Although phylogenomics offers high specificity, it requires more time, resources, and expertise. Rapid and affordable diagnosis is critical to lower mortality. Of note, average nucleotide identity is an unexplored alternative. A comparative analysis of various diagnostic methods would determine the most effective method.
Exemplary known and cryptic pathogenic species of Aspergillus. (Left) Aspergillus fumigatus is a well-known and major human fungal pathogen. The cryptic species (Middle) Aspergillus lentulus and (Right) Aspergillus udagawae can also cause human disease but may be difficult to diagnose owing to their morphological similarity to A. fumigatus. Images were kindly provided by Dr. Jos Houbraken. https://doi.org/10.1371/journal.ppat.1011704.g001
Human influence
Humans may unwittingly contribute to the transmission of fungal diseases. For instance, invasive fungal outbreaks have been linked to hospital construction, poor air filtration, and spread through contaminated surfaces. Besides, dietary effects on the abundance of specific fungi in the human mycobiome, human-to-human transmission, and antifungal resistance can also impact the fungal disease.
Examining patient populations and their genetic backgrounds will be critical to understanding how host biology contributes to susceptibility. That is, chronic granulomatous disease patients have a higher risk of infection with A. nidulans. Notably, the associations between cryptic fungal pathogens and specific patient populations are unclear due to the lack of precise diagnosis.
Immune response and disease management
Understanding the interactions of fungal pathogens with the host immune system will provide critical insights into their persistence and clearance mechanisms. Some studies have identified immunological checkpoints for pathogen recognition. Moreover, there is substantial heterogeneity in the formation of neutrophil extracellular traps, i.e., NETosis, across Aspergillus species and strains.
Furthermore, some congenital abnormalities in immune functions may increase the susceptibility to infection in specific populations. For example, individuals with chronic granulomatous disease exhibit higher susceptibility to aspergillosis as they have a lower capacity to produce reactive oxygen species (ROS).

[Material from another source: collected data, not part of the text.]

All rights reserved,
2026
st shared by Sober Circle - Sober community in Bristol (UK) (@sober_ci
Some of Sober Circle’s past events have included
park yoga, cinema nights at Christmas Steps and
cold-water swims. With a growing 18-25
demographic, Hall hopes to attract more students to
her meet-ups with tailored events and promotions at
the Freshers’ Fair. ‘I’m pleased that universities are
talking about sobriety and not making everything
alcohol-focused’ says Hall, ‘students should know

Influence of microbiome and potential future threats
Exploring the human microbiome can help delineate species' impact in cross-species interactions that may prevent or contribute to disease. Mycobiome alterations may contribute to disease severity. Pathogens also impact the mycobiome; that is, lung colonization by A. fumigatus results in microbiome composition being more favorable for fungal growth.

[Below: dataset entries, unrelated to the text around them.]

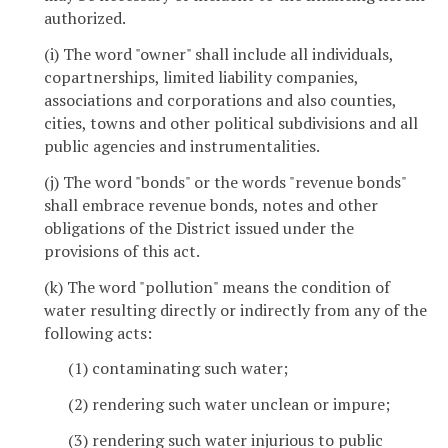
authorized.
(i) The word "owner" shall include all individuals,
copartnerships, limited liability companies,
associations and corporations and also counties,
cities, towns and other political subdivisions and all
public agencies and instrumentalities.
(j) The word "bonds" or the words "revenue bonds"
shall embrace revenue bonds, notes and other
obligations of the District issued under the
provisions of this act.
(k) The word "pollution" means the condition of
water resulting directly or indirectly from any of the
following acts:
(1) contaminating such water;
(2) rendering such water unclean or impure;
(3) rendering such water injurious to public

Although studies on the mycobiome have offered vital insights at the genus level, assessing variations at the species or strain level will deepen the understanding of how they influence human health and mycobiome. Cryptic pathogens are often undetected, as identification is possible only at the genus level.

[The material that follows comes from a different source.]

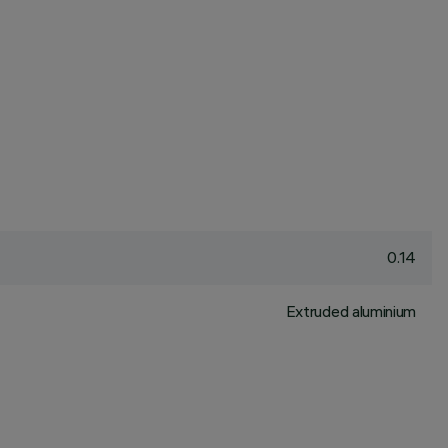
0.14
Extruded aluminium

Therefore, species or strain level identification is fundamental, given the phenotypic and genotypic heterogeneity. Analysis of non-pathogenic species is also essential, as previously unrecognized species could emerge as pathogens. Exploring pathogens and related non-pathogenic species can provide insights into the emergence of pathogenicity and evolutionary dynamics.
Concluding remarks
Addressing these challenges requires establishing essential infrastructure for accurate diagnosis and dissemination of results. This will facilitate understanding the epidemiology, disease surveillance, and identifying susceptible populations, early outbreaks, and emerging pathogens. Insights from surveillance systems, such as Nextstrain and Microreact, can serve as an inspiration to establish a fungal-specific platform. Overall, integrating microbiome, pathogen, host genetics, and health records data will provide a comprehensive dataset to address the concerns of fungal pathogens.